- [RECORD EXCERPTS]:
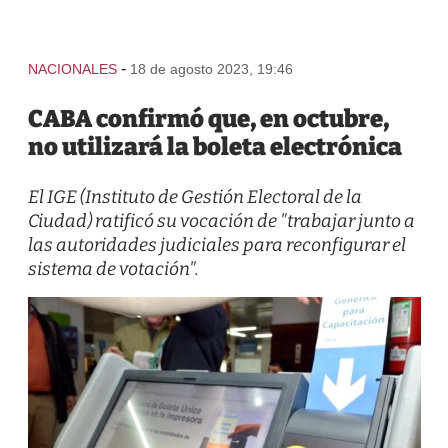
-
NACIONALES
18 de agosto 2023, 19:46
CABA confirmó que, en octubre,
no utilizará la boleta electrónica
El IGE (Instituto de Gestión Electoral de la
Ciudad) ratificó su vocación de "trabajar junto a
las autoridades judiciales para reconfigurar el
sistema de votación".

- [DESCRIPTION OF THE TASK]: Please reproduce the text of the data above word for word, keeping each line as it is. Leave the pictures out of your answer.

- [TASK OUTPUT]:
-
NACIONALES
18 de agosto 2023, 19:46
CABA confirmó que, en octubre,
no utilizará la boleta electrónica
El IGE (Instituto de Gestión Electoral de la
Ciudad) ratificó su vocación de "trabajar junto a
las autoridades judiciales para reconfigurar el
sistema de votación".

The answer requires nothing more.